A well-tuned monitoring system uses automation, not only to alert you when something is amiss but also to help you remediate common problems.
Recent features include being able to set up Alert rules on Custom Metrics even before they've started being collected. You can now combine multiple and conditions in a single alert rule. And there's my favorite: the ability to create an alert from a KQL query. The Linux agent can be multi-homed, sending telemetry to different workspaces. Making sure you only get what you need from the quite verbose Windows event logs can now be done with XPATH queries.
Both Workbooks and Dashboards for visualization have been mentioned, but if you need even more powerful options you can send data to Power BI or Grafana.
For large environments where security and auditing are crucial, there's now Log Analytics Query Auditing, which shows when a query was run, who ran it, using what tool, the query code itself plus performance statistics.
As mentioned, Monitor can manage workloads outside of Azure, such as on-premises, and VMs running in other clouds.
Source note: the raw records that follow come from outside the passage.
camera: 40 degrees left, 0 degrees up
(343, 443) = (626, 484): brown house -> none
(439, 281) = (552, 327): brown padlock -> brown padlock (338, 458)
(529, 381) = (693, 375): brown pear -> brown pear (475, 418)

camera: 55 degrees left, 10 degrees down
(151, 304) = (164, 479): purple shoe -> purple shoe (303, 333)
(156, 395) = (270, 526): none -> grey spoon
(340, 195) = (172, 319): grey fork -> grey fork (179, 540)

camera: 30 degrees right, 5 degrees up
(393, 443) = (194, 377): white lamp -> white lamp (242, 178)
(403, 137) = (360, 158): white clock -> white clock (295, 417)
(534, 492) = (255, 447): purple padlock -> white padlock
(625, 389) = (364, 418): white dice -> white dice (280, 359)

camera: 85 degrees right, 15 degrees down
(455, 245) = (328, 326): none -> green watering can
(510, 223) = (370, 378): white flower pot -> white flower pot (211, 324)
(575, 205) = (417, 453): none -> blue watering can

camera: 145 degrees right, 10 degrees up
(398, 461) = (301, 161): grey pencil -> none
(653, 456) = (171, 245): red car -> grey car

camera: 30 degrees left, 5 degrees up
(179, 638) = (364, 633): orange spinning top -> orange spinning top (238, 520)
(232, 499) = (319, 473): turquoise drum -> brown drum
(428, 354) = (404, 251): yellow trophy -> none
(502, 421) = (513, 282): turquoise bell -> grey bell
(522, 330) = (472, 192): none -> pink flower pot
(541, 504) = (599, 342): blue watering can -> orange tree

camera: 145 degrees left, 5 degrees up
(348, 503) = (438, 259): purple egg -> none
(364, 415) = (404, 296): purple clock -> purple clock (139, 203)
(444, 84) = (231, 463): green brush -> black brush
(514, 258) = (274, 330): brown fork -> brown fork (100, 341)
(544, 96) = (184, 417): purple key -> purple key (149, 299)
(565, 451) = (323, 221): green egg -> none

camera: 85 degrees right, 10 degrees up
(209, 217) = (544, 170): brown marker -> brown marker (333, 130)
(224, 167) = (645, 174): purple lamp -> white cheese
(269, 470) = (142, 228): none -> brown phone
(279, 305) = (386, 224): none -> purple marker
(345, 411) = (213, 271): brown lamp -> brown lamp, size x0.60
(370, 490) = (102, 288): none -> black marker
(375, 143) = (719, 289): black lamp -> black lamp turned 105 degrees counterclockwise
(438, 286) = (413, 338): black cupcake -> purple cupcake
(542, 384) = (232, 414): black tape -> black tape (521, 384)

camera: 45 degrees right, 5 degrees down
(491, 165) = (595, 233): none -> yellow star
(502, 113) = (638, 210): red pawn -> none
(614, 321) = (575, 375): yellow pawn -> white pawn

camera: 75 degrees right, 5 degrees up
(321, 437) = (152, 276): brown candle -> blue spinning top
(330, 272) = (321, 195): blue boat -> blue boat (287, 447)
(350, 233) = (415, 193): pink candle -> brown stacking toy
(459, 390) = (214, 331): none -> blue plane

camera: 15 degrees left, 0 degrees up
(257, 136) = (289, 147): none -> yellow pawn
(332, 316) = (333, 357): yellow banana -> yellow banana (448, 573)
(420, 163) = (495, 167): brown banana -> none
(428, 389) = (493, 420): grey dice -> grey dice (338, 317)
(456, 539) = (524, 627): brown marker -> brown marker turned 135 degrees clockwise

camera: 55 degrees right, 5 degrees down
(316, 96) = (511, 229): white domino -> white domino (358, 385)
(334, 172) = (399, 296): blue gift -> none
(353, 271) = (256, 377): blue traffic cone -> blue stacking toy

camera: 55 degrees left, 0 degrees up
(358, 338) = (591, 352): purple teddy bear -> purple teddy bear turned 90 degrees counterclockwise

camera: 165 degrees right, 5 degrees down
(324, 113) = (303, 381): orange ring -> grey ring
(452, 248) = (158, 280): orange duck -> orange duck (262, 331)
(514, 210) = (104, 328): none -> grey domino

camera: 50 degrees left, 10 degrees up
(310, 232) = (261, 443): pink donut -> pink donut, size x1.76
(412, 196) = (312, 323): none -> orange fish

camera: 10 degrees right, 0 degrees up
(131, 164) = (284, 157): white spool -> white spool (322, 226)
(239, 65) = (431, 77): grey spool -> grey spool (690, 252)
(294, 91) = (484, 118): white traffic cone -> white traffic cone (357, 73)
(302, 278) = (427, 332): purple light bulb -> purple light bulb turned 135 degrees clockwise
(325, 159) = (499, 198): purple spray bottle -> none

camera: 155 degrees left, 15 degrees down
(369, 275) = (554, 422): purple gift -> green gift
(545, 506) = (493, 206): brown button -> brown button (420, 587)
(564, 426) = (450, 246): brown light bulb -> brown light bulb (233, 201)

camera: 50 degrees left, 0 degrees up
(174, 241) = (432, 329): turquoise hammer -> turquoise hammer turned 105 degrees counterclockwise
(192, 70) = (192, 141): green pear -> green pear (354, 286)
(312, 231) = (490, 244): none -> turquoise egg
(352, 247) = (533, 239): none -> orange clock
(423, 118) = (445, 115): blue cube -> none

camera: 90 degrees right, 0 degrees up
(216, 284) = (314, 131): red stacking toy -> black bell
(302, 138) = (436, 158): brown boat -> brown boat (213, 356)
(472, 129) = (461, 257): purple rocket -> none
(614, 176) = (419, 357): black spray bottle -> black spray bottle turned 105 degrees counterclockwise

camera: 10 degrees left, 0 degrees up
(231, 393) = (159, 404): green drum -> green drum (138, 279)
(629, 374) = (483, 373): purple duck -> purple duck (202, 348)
For servers this has been available prior to Azure Arc and involves deploying the agent to a Windows/Linux VM or physical server and pointing it to the workspace. Azure Arc is hybrid on steroids, extending much farther than Azure Monitor. Azure Arc-enabled servers (generally available) brings a representation of them into the Azure portal and lets you manage them with Azure Policy and also monitor them using Azure Monitor. At the time of writing Azure Arc enabled Kubernetes and Azure Arc-enabled SQL servers are in preview.
Azure Monitor also supports Azure Lighthouse so that Managed Service Providers (MSPs) can offer monitoring as a service, once they've been provided delegated access.
Azure Sentinel builds on top of Azure Log Analytics workspaces, proving the scalability and flexibility of that service, not just for monitoring workloads but also for ingesting large amounts of security telemetry.
Azure Monitor is not SCOM, the level of detail and work involved in setting it up is different and it's designed for a cloud environment, not on-premises IT. If SCOM or a third-party monitoring solution is already in place for your on-premises infrastructure, Azure Monitor isn't going to replace it, but when it comes to keeping an eye on your cloud infrastructure, it's the best solution.
Azure Monitor is a focus area with many new features coming out regularly. If you're deploying resources to Azure, monitoring is essential so make sure you train your IT staff.
And, as industry expert Howard M. Cohen advised in a recent webcast, "Whatever You Spend on Monitoring Is Worth It."